EXERCISE DESCRIPTION: Copy all the lines of the data that include the word "space".

ENTRIES PROVIDED:
#####

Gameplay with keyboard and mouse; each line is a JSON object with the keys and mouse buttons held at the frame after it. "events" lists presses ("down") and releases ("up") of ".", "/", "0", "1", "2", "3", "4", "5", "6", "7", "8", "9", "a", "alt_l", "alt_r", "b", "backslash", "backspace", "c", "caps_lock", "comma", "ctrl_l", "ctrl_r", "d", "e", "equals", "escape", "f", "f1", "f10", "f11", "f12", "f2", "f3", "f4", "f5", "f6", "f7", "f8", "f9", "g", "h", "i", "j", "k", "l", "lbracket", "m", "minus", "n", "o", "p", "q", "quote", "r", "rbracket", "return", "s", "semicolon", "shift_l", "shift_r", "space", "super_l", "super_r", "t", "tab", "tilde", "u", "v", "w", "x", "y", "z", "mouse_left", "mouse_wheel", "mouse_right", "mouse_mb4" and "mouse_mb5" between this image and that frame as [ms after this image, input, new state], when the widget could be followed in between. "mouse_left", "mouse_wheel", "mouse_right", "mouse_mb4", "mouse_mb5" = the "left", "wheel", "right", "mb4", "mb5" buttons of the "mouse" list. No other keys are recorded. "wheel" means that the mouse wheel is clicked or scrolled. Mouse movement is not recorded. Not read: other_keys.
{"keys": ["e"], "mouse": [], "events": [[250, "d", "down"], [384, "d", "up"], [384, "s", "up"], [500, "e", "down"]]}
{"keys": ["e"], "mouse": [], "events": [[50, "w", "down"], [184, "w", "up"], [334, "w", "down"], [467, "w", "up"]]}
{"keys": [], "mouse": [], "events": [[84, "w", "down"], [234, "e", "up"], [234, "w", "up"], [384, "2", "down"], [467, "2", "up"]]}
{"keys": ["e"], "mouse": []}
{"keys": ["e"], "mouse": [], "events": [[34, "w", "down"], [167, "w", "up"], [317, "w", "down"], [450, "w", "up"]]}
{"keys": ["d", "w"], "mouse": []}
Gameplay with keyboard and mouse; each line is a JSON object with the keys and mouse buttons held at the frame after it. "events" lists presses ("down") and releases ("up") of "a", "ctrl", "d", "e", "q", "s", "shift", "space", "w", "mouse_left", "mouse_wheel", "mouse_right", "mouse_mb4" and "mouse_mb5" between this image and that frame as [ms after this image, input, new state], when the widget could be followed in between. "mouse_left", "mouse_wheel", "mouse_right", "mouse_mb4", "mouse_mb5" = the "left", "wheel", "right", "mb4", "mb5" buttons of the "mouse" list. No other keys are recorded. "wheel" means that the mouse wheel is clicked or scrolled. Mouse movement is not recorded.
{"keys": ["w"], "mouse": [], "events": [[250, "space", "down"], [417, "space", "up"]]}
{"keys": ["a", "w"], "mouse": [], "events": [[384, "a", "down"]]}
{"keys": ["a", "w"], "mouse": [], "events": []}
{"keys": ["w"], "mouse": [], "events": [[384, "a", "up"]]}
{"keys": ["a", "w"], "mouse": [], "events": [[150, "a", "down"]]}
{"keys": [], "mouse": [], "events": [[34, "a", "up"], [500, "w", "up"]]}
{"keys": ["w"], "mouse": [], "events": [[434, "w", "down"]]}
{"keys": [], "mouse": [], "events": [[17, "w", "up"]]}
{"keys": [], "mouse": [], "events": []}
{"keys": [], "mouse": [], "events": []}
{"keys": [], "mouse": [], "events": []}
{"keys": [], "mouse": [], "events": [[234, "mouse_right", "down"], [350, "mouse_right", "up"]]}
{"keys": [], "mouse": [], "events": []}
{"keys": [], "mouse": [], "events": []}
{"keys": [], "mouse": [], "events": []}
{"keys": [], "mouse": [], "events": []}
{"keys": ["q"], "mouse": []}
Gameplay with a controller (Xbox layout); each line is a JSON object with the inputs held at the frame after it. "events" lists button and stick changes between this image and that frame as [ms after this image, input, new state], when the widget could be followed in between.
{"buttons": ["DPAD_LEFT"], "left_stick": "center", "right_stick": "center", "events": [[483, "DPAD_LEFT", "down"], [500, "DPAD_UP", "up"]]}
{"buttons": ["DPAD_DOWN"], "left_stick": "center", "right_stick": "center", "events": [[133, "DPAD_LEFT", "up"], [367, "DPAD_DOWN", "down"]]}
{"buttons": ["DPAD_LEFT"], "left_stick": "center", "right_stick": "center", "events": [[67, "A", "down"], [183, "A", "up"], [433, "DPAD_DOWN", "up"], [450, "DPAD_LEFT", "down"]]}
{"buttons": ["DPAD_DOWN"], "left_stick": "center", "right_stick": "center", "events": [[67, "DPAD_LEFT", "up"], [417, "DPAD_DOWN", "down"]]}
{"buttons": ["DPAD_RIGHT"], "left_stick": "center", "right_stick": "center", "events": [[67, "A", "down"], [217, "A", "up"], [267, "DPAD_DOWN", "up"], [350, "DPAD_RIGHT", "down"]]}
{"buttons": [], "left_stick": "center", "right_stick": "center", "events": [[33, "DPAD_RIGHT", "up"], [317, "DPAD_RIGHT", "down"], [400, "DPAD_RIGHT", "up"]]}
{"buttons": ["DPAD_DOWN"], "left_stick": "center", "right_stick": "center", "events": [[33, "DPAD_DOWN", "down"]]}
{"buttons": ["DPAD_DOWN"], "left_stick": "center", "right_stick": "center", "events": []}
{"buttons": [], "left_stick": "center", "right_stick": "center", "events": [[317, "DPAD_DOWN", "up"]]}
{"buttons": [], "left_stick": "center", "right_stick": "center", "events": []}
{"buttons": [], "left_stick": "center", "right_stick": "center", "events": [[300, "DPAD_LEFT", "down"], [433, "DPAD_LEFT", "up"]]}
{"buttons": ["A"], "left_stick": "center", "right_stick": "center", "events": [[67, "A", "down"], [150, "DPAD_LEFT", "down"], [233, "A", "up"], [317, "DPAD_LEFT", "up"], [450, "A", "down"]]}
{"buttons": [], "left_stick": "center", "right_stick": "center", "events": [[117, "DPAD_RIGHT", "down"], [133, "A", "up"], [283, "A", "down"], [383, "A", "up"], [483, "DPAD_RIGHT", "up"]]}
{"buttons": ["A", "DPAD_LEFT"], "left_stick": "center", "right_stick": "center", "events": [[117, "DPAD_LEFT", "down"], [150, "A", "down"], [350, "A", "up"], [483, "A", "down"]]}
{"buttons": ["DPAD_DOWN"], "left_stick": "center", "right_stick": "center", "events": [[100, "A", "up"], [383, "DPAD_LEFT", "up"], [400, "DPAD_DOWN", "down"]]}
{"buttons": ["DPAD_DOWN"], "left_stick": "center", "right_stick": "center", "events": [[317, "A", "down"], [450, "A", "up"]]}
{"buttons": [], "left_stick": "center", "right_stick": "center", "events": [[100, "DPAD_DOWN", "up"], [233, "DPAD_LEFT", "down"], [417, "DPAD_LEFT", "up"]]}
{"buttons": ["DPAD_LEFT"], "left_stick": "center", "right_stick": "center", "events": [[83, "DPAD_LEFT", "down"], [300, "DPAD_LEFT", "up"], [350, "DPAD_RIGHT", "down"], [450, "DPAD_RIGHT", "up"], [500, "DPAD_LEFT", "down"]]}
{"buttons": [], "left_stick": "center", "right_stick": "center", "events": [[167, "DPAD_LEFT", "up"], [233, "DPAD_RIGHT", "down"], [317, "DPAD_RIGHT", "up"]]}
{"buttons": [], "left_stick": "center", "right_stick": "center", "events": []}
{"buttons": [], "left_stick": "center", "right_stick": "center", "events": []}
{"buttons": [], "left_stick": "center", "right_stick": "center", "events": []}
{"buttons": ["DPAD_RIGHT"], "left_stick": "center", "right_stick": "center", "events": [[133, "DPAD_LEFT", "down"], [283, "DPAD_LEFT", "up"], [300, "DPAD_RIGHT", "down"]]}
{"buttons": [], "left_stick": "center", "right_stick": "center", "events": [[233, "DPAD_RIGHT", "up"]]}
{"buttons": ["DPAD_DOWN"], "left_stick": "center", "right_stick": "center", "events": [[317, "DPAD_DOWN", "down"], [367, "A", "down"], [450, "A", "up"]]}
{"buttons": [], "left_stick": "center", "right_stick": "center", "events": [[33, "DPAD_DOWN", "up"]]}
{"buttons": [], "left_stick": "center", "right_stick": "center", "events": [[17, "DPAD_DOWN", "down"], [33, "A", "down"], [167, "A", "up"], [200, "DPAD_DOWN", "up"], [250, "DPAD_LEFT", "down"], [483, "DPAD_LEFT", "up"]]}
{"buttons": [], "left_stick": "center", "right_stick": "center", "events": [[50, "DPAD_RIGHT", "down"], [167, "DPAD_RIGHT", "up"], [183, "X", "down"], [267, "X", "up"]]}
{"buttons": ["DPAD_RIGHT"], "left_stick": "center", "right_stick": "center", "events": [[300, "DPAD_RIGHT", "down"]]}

#####

RESPONSE AREA:
Gameplay with keyboard and mouse; each line is a JSON object with the keys and mouse buttons held at the frame after it. "events" lists presses ("down") and releases ("up") of ".", "/", "0", "1", "2", "3", "4", "5", "6", "7", "8", "9", "a", "alt_l", "alt_r", "b", "backslash", "backspace", "c", "caps_lock", "comma", "ctrl_l", "ctrl_r", "d", "e", "equals", "escape", "f", "f1", "f10", "f11", "f12", "f2", "f3", "f4", "f5", "f6", "f7", "f8", "f9", "g", "h", "i", "j", "k", "l", "lbracket", "m", "minus", "n", "o", "p", "q", "quote", "r", "rbracket", "return", "s", "semicolon", "shift_l", "shift_r", "space", "super_l", "super_r", "t", "tab", "tilde", "u", "v", "w", "x", "y", "z", "mouse_left", "mouse_wheel", "mouse_right", "mouse_mb4" and "mouse_mb5" between this image and that frame as [ms after this image, input, new state], when the widget could be followed in between. "mouse_left", "mouse_wheel", "mouse_right", "mouse_mb4", "mouse_mb5" = the "left", "wheel", "right", "mb4", "mb5" buttons of the "mouse" list. No other keys are recorded. "wheel" means that the mouse wheel is clicked or scrolled. Mouse movement is not recorded. Not read: other_keys.
Gameplay with keyboard and mouse; each line is a JSON object with the keys and mouse buttons held at the frame after it. "events" lists presses ("down") and releases ("up") of "a", "ctrl", "d", "e", "q", "s", "shift", "space", "w", "mouse_left", "mouse_wheel", "mouse_right", "mouse_mb4" and "mouse_mb5" between this image and that frame as [ms after this image, input, new state], when the widget could be followed in between. "mouse_left", "mouse_wheel", "mouse_right", "mouse_mb4", "mouse_mb5" = the "left", "wheel", "right", "mb4", "mb5" buttons of the "mouse" list. No other keys are recorded. "wheel" means that the mouse wheel is clicked or scrolled. Mouse movement is not recorded.
{"keys": ["w"], "mouse": [], "events": [[250, "space", "down"], [417, "space", "up"]]}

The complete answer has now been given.